General Mahamat Idriss Deby Itno, who has led Chad’s junta for the last three years, is to be sworn in Thursday after an election victory hotly contested by opposition parties in the north-central African nation.

Deby officially won 61 percent of the May 6 vote international NGOs said was neither credible nor free, and which his main rival called a “masquerade”.

Deby was proclaimed transitional president in April 2021 by a junta of 15 generals after his father, iron-fisted president Idriss Deby Itno, was shot dead by rebels after 30 years in power.

The swearing-in marks the end of three years of military rule in a country crucial for the fight against jihadism across Africa’s restive Sahel region.

In 2021, Deby was quickly endorsed by an international community led by France, whose forces in recent years have been ousted by military regimes in its other former colonies Mali, Burkina Faso and Niger.

The investiture ceremony also officialises what the opposition has denounced as a Deby dynasty.

Prime Minister Succes Masra, one of Deby’s fiercest opponents before becoming prime minister, handed in his resignation Wednesday in the wake of his party’s election defeat after just four months in office.

Masra, an economist who won 18.5 percent of the vote, has contested the results.

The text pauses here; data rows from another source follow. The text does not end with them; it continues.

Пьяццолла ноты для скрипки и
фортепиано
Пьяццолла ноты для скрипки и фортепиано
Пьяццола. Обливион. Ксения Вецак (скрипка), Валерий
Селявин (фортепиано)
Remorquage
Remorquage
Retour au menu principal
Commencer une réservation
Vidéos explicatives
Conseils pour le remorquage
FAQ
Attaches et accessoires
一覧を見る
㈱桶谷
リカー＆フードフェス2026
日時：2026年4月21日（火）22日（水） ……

He claimed victory after the first round of voting but faced accusations of being a junta stooge by the opposition, which has been violently repressed in Chad, with its top members barred from the election.

– No legal recourse –
After Chad’s Constitutional Council rejected Masra’s bid to annul the result, he said there was “no other national legal recourse” and called on supporters to “remain mobilised” but “peaceful”.

Deby’s own cousin Yaya Dillo Djerou, who had emerged as the leading opposition candidate to the general, was shot and killed at point-blank range during an army assault on February 28, his party said.

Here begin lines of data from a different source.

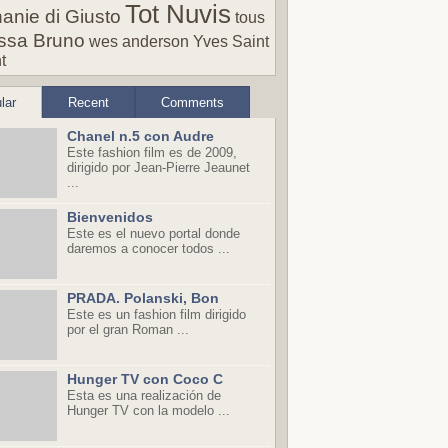
Tot Nuvis
anie di Giusto
tous
ssa Bruno
wes anderson
Yves Saint
t
lar
Recent
Comments
Chanel n.5 con Audre
Este fashion film es de 2009,
dirigido por Jean-Pierre Jeaunet
...
Bienvenidos
Este es el nuevo portal donde
daremos a conocer todos ...
PRADA. Polanski, Bon
Este es un fashion film dirigido
por el gran Roman ...
Hunger TV con Coco C
Esta es una realización de
Hunger TV con la modelo ...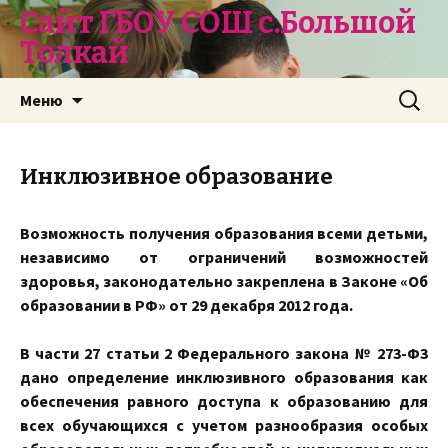
Сайт ГБОУ СОШ с.Большой
Толкай
Перейти
Найти:
Меню
к
содержимому
Инклюзивное образование
Возможность получения образования всеми детьми,
независимо от ограничений возможностей
здоровья, законодательно закреплена в Законе «Об
образовании в РФ» от 29 декабря 2012 года.
В части 27 статьи 2 Федерального закона № 273-Ф3
дано определение инклюзивного образования как
обеспечения равного доступа к образованию для
всех обучающихся с учетом разнообразия особых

The turnout of heads of states at the investiture should provide an idea of international support for the 40-year-old president.

French President Emmanuel Macron, who travelled to N’Djamena in 2021 to pay homage to the late Marshal Deby before his son and successor, is sending his minister for foreign trade and Francophonie, Franck Riester.

Chad, one of the poorest nation’s on Earth, is France’s last military foothold in the Sahel region, with 1,000 soldiers, and Macron was one of few leaders to congratulate Deby on his election.

Several Sahel nations, reeling from jihadist insurgencies, have strengthened ties with Russia after severing them with Paris.

Russian President Vladimir Putin was among the first to congratulate Deby, and the level of the delegation Moscow sends to N’Djamena for the ceremony will be closely watched by analysts.